Thank you @akjindal53244 :) I am using a Quadro RTX 8000, but I am not running pytorch 2.0 (not my cards & cuda is too old). I will update this if I can get the cuda drivers updated.
From My finetuning experience, this model has always been 1~5%
So, depending on the GPU you have, you should edit the line defining flops_promised in estimate_mfu.
nanoGPT was trained on A100 GPUs, so the code compares the speed of training with the maximum possible speed on A100 GPUs. For other GPUs, this line will need to be edited for a good comparison.

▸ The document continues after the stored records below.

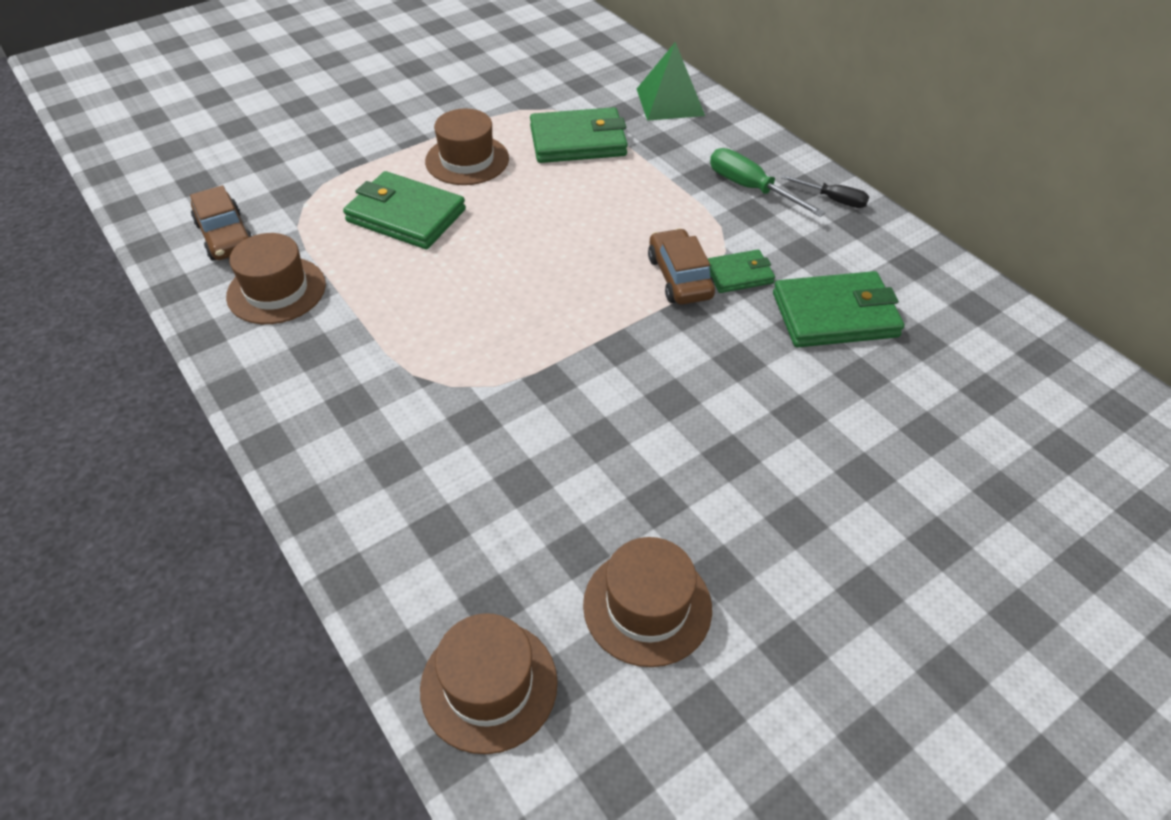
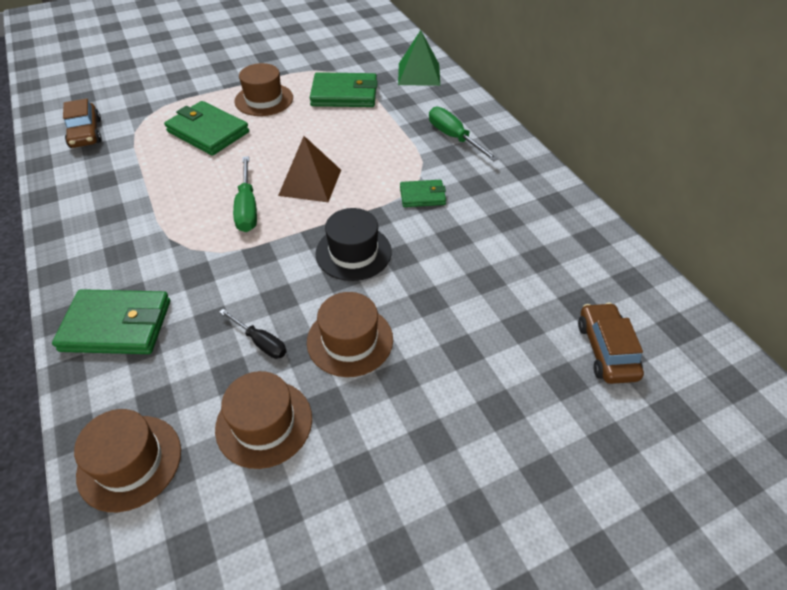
camera: 10 degrees right, 0 degrees up
(276, 290) = (103, 171): brown hat -> brown hat (350, 340)
(507, 319) = (247, 208): none -> green screwdriver
(580, 272) = (310, 182): none -> brown pyramid
(676, 363) = (353, 252): none -> black hat
(679, 277) = (379, 193): brown car -> brown car (606, 350)
(833, 200) = (511, 151): black screwdriver -> black screwdriver (260, 342)
(835, 315) = (482, 232): green wallet -> green wallet (117, 325)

Just an information adding to the above discussion. For RTX 4090 I found out that FLOPS promised = 82.58 TFLOPS, which I changed accordingly in model.py
That resulted in an MFU of over 64%.
Higher values for the batch size were positive for the MFU, but a single iteration step took longer.
The README says 4 days on 8xA100s, which is enough info to estimate the MFU. Copying code out of other parts of the repo:
n_layer = 12
n_head = 12
n_embd = 768
# these make the total batch size be ~0.5M
# 12 batch size * 1024 block size * 5 gradaccum * 8 GPUs = 491,520
batch_size = 12
block_size = 1024
gradient_accumulation_steps = 5 * 8
# this makes total number of tokens be 300B
max_iters = 600000
fwdbwd_per_iter = batch_size * gradient_accumulation_steps
N = 120e6
L, H, Q, T = n_layer, n_head, n_embd//n_head, block_size
flops_per_token = 6*N + 12*L*H*Q*T
flops_per_fwdbwd = flops_per_token * T
flops_per_iter = flops_per_fwdbwd * fwdbwd_per_iter
# express our flops throughput as ratio of A100 bfloat16 peak flops
# readme says 8xA100 for 4 days so
dt = (24*60*60*4) / max_iters
flops_achieved = flops_per_iter * (1.0/dt) # per second
flops_promised = 8 * 312e12 # 8xA100 GPU bfloat16 peak flops is 312 TFLOPS
mfu = flops_achieved / flops_promised
print(f"MFU achieved: {100.*mfu:.2f}%")
Results in: MFU achieved: 28.49%